名古屋大学  客員教授

                                                      経済学博士 

 財政破綻への途

   ―――消費税引き上げの先送り―――2014121

 目先の痛みを先へ繰り延べることに賛否を問われれば、多くの国民は賛成するであろう。それでは将来がより大変になるため、今は辛くても我慢して課題を解消しなければならない。それを国民に説得し実行するのが政治家の役割ではなかろうか。

 残念ながら消費税の引上げは1年半先延ばしになるであろう。それまでの間に我が国の景気は良くなるとは限らない。我が国の経済を長期にわたり眺めてきた筆者はより悪くなると予想している。

 その段階で消費税を引き上げることが、どれほど大変なことかを考える必要がある。今よりもさらに景気が悪化している可能性が大きいからである。そして、その時に消費税が上げられなければ、もはや我が国の財政破綻は避けられない。

 破綻が表面化するまでには何年も後になると筆者は考えている。それだから困るのである。当分の間は問題にならないために先送りしてしまうのが人間である。その間に国の借金は鰻登りに増大する。そして手が付けられなくなる。対処の仕様がなくなる。

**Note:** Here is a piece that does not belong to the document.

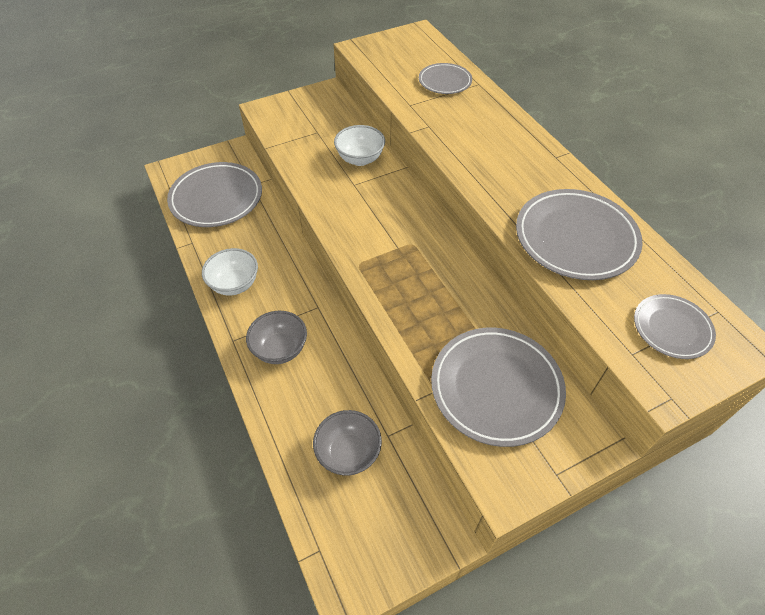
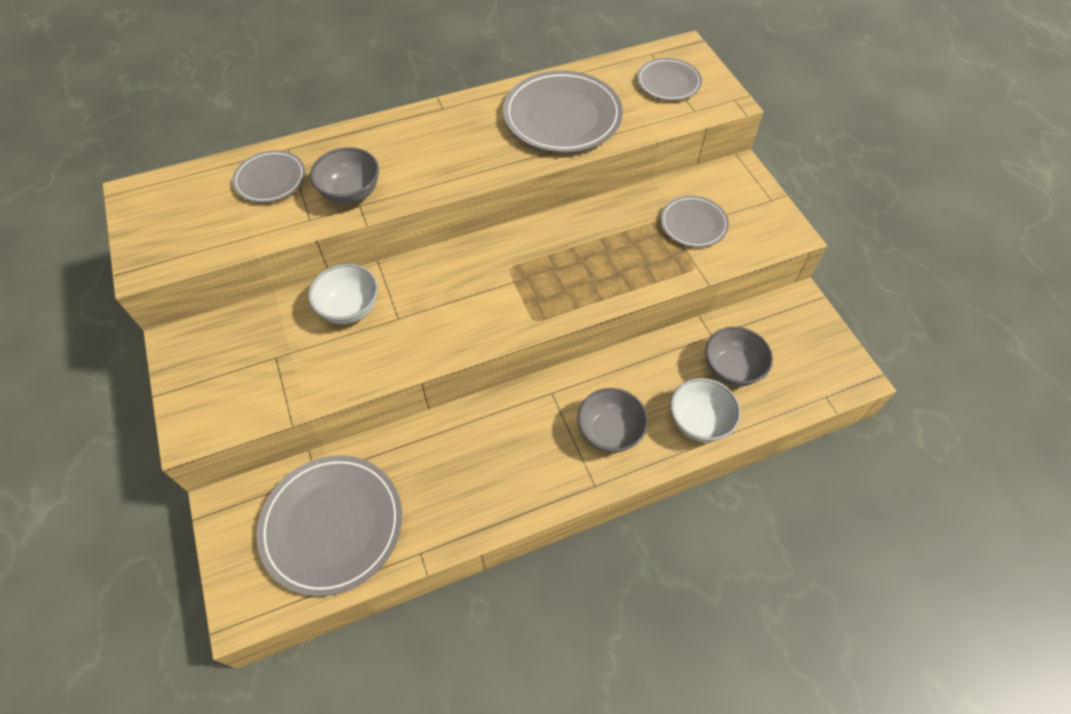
camera: 85 degrees left, 5 degrees up
white bowl [202,248,258,296] -> white bowl moved to [670,378,741,442]
grey plate [431,328,566,447] -> grey plate [661,196,729,248], size x0.56
none -> grey bowl [310,147,379,204]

 金利の支払いのために借金を増やさなければならなくなり、それが金利の支払いをさらに増加する借金地獄へと転落するためである。今とは正反対のインフレ経済になるであろう。物価の上昇が続き、国民の生活水準は急落を続けると考えられる。

 その段階ではもはや打つ手はない。

 そのような事態を回避するためには前もって財政改革を断行し、国家債務を削減しておく必要がある。それを我々はこれまで怠り続けてきたのである。そして最後の機会を手放そうとしている。

 問題は極めて大きい。財政改革を本気で行えば、景気は急落するからである。景気の悪化を覚悟しなければ、改革を断行することはできない。しかも、景気の急降下が長年にわたって続くことを覚悟しなければならない。それ以外には、これほどまでに増大した国の借金を削減することは不可能であるためである。

 もはや国の施策に任せておくことはできない。将来を冷静に見つめて個々に対応を急ぐ必要がある。